Bundespräsident Heinz Fischer mahnte, die künftigen Schritte "sehr sorgfältig" zu überlegen.

"Mutmacher stärken, Hüftschüsse vermeiden"

Nach Ansicht von ÖVP-Klubobmann Wolfgang Schüssel gelte es jetzt, "die Mutmacher zu stärken". Man müsse "Hüftschüsse" vermeiden und den Iren zuhören, um mit ihnen eine Lösung zu suchen, sagte der frühere Bundeskanzler in einem ORF-Radiointerview. Mit dem irischen Referendum sei das europäische Reformvorhaben noch komplexer geworden, konstatierte Schüssel, für den "ein Fleckerlteppich von Volksabstimmungen nicht mehr funktioniert".

"So wie es jetzt läuft, wird es immer Stolpersteine geben", bemerkte der Ex-Kanzler, der sich für die Durchführung einer Volksabstimmung an einem Tag in ganz Europa aussprach, wobei die Bevölkerungsmehrheit ausschlaggebend wäre.

"Vertrag in historischer Mülltonne entsorgen"

Freude überwog dagegen bei Österreichs Opposition.
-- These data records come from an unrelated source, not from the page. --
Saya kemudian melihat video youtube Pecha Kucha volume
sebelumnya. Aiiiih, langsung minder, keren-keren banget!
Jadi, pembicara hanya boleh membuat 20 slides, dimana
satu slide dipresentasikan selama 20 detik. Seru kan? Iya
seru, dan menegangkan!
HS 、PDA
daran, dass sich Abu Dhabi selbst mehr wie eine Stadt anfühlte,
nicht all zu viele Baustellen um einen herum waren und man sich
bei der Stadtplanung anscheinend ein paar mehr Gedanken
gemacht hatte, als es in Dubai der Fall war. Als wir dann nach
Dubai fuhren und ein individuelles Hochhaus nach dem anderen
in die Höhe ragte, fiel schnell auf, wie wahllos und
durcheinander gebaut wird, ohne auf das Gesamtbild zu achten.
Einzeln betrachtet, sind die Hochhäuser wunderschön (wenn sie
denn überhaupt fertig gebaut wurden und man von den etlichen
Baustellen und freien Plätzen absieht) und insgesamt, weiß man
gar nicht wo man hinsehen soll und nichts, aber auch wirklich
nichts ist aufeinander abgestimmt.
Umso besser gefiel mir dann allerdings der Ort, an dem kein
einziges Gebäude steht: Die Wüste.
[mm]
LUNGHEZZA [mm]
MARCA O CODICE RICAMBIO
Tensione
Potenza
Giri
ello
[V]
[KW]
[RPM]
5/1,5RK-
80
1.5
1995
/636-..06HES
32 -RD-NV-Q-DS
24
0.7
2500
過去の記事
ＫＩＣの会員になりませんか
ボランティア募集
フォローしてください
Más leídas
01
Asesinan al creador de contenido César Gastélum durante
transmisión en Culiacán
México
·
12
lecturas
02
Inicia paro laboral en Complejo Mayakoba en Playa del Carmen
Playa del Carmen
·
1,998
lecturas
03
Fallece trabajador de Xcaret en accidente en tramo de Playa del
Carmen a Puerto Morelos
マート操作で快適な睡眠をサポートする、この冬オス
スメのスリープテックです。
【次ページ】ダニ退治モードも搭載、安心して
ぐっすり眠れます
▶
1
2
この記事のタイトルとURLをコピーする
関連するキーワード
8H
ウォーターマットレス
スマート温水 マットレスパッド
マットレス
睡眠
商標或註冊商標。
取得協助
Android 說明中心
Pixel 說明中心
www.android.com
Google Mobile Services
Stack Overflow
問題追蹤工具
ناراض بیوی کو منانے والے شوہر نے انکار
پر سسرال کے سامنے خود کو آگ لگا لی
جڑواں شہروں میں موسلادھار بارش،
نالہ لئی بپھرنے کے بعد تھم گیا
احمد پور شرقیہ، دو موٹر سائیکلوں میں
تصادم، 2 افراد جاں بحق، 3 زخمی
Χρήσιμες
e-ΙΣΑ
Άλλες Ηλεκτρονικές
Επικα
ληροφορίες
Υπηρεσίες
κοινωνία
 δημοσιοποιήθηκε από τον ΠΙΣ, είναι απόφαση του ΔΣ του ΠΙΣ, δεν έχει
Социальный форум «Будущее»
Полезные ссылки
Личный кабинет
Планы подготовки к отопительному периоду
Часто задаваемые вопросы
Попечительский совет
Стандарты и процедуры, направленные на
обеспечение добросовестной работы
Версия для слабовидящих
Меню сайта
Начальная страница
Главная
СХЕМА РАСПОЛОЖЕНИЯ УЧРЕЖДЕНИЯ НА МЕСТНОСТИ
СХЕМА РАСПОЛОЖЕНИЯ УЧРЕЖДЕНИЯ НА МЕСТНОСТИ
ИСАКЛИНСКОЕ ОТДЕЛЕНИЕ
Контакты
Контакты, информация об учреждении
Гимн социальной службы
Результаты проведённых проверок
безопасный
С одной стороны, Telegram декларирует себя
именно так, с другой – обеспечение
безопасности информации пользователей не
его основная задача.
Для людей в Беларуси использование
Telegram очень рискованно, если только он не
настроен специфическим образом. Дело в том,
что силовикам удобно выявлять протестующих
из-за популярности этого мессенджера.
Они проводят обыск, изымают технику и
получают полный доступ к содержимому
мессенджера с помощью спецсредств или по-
FPÖ-Chef Heinz Christian Strache sagte, die Iren hätten stellvertretend für alle Völker Europas den EU-Technokraten und Bürokraten eine Abfuhr erteilt. BZÖ-Chef Peter Westenthaler sagte, der Vertrag von Lissabon sei nun "gestorben und in der historischen Mülltonne entsorgt". Das ist ein großer Sieg des geknechteten Volkes über das Establishment und die EU-Chaoten in Brüssel und eine Chance für ein anderes, besseres Europa", jubelte Kärntens Landeshauptmann Jörg Haider.

Auch der Grüne Europaparlamentarier Johannes Voggenhuber sagte, die irische Abstimmung "steht repräsentativ für das ganze Unbehagen in Europa".

"Sieg über europäische Bürokratie"

Der als EU-Skeptiker bekannte tschechische Präsident Vaclav Klaus beschrieb den Ausgang des Referendums als "einen Sieg von Freiheit und Vernunft über künstliche, elitäre Projekte und die europäische Bürokratie". Klaus sieht den EU-Reformvertrag als gescheitert an. "Das Projekt des Lissabon-Vertrags ist heute mit der Entscheidung der irischen Wähler beendet und die Ratifizierung kann nicht fortgesetzt werden."